*Brano da leggere*.

I ritagli di un tessuto elastico sono fissati come farfalle nei quadri dell’entomologo; intorno stanno spunti di riflessioni sulla spontaneità del prender forma dei materiali, per tensione naturale delle membrane, loro naturale disporsi in superfici minime. Munari indaga simili processi con una gratuità felice, che non finalizza né mira dritta a uno scopo; abita il piacere del ricercare, vivendolo come gioco – e semmai qualcosa delle scoperte travasa poi, nel disegno di oggetti altrettanto sensati e leggeri, altrettanto economici, come la lampada tubolare del 1964 che si prefigura qui nell’affinità del percorso.

*Informazioni estratte*.
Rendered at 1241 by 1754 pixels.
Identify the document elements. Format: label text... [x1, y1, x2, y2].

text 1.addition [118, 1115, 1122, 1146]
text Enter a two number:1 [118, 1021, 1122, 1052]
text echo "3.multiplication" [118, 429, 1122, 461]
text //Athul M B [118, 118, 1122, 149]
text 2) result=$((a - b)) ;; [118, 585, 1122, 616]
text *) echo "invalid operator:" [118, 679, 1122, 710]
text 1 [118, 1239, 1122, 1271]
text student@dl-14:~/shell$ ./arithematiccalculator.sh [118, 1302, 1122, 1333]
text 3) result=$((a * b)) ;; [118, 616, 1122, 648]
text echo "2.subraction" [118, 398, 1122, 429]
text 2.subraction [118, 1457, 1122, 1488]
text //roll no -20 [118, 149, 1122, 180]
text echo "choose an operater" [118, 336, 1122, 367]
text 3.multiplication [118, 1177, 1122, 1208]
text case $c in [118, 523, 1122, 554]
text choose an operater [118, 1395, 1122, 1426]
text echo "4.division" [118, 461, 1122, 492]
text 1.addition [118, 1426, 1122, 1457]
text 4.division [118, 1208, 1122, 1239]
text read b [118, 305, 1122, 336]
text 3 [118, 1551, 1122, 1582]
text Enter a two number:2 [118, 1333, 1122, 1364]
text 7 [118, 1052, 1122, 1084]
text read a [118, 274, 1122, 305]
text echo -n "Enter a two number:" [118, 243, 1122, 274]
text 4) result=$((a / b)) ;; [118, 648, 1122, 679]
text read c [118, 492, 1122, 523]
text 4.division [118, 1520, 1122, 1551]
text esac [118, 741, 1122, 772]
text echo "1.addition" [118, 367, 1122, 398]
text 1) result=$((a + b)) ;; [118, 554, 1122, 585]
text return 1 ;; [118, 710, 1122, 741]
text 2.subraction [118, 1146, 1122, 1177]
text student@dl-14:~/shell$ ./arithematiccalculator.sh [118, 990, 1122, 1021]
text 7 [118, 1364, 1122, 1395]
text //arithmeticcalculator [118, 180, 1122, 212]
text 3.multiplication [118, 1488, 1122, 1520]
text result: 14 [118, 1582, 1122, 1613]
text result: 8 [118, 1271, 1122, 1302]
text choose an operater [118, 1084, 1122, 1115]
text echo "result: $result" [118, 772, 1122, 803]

*Requisiti*. Riproponi per favore il brano su Munari per intero, senza cambiare nulla. Le righe non servono.

*Risposta seguente*.
I ritagli di un tessuto elastico sono fissati come farfalle nei quadri dell’entomologo; intorno stanno spunti di riflessioni sulla spontaneità del prender forma dei materiali, per tensione naturale delle membrane, loro naturale disporsi in superfici minime. Munari indaga simili processi con una gratuità felice, che non finalizza né mira dritta a uno scopo; abita il piacere del ricercare, vivendolo come gioco – e semmai qualcosa delle scoperte travasa poi, nel disegno di oggetti altrettanto sensati e leggeri, altrettanto economici, come la lampada tubolare del 1964 che si prefigura qui nell’affinità del percorso.